Tenório Telles
Como um caleidoscópio a Amazônia tem assumido, ao longo do tempo, diversas formas no imaginário da civilização. A leitura dos textos históricos é reveladora das ideias e visões que foram sendo criadas por viajantes, cientistas e poetas que se aventuraram pela geografia desse vasto e líquido território verde. Embora representem um primeiro esforço de revelação dos mistérios desse mundo enigmático, tais concepções nasceram sob o signo do fascínio e da estranheza. Foi concebida por alguns como a representação do Éden: o paraíso reencontrado. Outros a descreveram como a presentificação do inferno: um meio inóspito e desafiador.
Um dos primeiros estudiosos a perceber os limites e inconsistências desses discursos sobre a Amazônia foi o Barão de Sant’Anna Nery. No prefácio à 1.a edição de seu célebre livro O país das Amazonas, após examinar o trabalho de cientistas e viajantes que o precederam, defende a superação dos equívocos de suas visões e a necessidade de uma atitude menos contemplativa e exterior, e mais operativa e racional sobre a realidade amazônica. Chama a atenção para as possibilidades econômicas da região: “...resta-nos imprimir a resolução de ver e colonizar a mais bela, a mais rica, a mais fértil região do mundo, ‘a terra da borracha, o El-Dourado legendário’, as terras virgens que esperam a semeadura da civilização”.

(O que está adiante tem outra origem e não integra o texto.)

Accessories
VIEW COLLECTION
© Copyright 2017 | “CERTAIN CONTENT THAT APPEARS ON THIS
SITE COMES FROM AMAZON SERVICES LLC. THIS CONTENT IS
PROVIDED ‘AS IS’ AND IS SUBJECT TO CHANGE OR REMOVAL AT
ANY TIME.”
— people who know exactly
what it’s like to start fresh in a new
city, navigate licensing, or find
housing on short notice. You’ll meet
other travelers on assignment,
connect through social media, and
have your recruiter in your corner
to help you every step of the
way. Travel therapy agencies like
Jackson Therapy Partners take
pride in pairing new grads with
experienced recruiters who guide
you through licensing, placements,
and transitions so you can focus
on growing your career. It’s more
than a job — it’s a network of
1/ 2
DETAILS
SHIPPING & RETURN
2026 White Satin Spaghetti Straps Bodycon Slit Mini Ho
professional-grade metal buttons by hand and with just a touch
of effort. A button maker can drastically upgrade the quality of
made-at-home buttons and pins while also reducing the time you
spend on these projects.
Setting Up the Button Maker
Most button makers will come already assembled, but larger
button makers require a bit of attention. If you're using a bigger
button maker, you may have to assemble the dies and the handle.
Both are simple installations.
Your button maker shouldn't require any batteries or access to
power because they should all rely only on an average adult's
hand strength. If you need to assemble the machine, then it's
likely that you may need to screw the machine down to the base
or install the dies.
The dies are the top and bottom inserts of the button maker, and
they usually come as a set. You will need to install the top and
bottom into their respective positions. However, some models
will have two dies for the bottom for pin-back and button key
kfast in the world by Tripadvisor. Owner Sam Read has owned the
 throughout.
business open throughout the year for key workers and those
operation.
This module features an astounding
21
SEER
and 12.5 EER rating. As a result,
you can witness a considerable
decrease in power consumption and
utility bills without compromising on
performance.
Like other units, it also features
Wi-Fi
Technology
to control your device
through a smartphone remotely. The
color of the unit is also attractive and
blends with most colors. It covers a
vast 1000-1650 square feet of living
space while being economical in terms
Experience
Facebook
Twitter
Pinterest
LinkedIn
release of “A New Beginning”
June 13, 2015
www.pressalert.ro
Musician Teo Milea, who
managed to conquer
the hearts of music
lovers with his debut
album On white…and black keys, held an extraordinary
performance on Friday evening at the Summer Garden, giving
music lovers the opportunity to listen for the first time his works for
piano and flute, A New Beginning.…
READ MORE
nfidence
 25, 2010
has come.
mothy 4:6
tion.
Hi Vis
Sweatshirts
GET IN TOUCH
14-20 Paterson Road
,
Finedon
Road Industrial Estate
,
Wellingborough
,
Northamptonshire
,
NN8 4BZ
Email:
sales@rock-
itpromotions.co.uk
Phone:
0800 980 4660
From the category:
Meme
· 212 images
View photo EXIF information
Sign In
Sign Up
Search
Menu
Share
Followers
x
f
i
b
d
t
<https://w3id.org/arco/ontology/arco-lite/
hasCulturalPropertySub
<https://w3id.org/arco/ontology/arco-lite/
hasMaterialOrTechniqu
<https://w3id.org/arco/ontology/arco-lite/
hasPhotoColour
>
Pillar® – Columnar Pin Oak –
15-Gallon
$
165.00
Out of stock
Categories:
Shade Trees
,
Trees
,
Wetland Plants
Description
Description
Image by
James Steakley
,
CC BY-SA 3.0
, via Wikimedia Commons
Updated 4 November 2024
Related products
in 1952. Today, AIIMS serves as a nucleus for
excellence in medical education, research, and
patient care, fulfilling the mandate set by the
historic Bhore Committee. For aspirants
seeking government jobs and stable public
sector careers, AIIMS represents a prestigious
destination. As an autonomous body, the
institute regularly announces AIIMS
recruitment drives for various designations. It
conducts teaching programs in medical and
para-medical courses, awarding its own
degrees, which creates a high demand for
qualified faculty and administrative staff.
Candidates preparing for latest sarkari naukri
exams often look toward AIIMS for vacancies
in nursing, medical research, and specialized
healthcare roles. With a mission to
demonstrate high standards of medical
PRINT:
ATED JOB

A produção científica do professor Samuel Benchimol sobre a Amazônia faz parte dessa linhagem de trabalhos e reflexões que tem em Sant’Anna Nery um de seus referenciais. Profundo conhecedor da complexidade do ecossistema amazônico, Benchimol fundamentou suas pesquisas no reconhecimento de que é preciso educação, criatividade, compromisso, espírito empreendedor e rigor metodológico para a viabilização de um projeto de desenvolvimento sustentável para a região.
Zênite ecológico e Nadir econômico-social – Análises e propostas para o desenvolvimento sustentável da Amazônia é um livro-legado de suas teses e preocupações, que se estrutura como uma reflexão sobre os caminhos e descaminhos do progresso tecnológico e, sem alarmismo, propõe uma alternativa de desenvolvimento não só para a Amazônia, mas para a sociedade humana. O livro é afirmativo de sua ruptura com os cerceamentos e a esterilidade do antropocentrismo, que reinou por séculos no pensamento ocidental, ao mesmo tempo em que sustenta uma visão holística-ecológica da existência, concebendo o ser humano não mais como um fim em si mesmo, mas como parte de um todo: a natureza, que deve ter seu equilíbrio preservado, sob pena de comprometer a continuidade da vida e seus ciclos. Reitera a necessidade imperativa de se buscar “um novo modelo de sustentabilidade ecossocial, que incorpore a continuidade e a perenização do processo produtivo, aliando o uso dos recursos humanos sobre os biomas e ecossistemas da atmosfera e biosfera com o poder de sustentabilidade dos recursos naturais, de forma a garantir a solidariedade diacrônica entre as gerações”.
Como os velhos profetas, o professor Samuel Benchimol, ao longo de sua trajetória como pesquisador e mestre de várias gerações, defendeu reiteradamente a necessidade imperativa de se mudar conceitos e elaborar uma nova visão sobre a relação do homem com a natureza, bem como de se trabalhar para construir uma nova perspectiva em termos de desenvolvimento tecnológico para a Amazônia. Pela importância estratégica da região para o País, sobretudo em função das ameaças atuais dos interesses internacionais, é imperativa uma tomada de posição dos administradores públicos, dos planejadores, pesquisadores e formadores de opinião. Por conta da riqueza de seu subsolo, de sua biodiversidade e da água em abundância, a Amazônia passou a fazer parte da agenda internacional quando se discute o futuro do planeta. É mandatório nos qualificarmos para que possamos participar de forma produtiva desse debate e da defesa dos interesses regionais.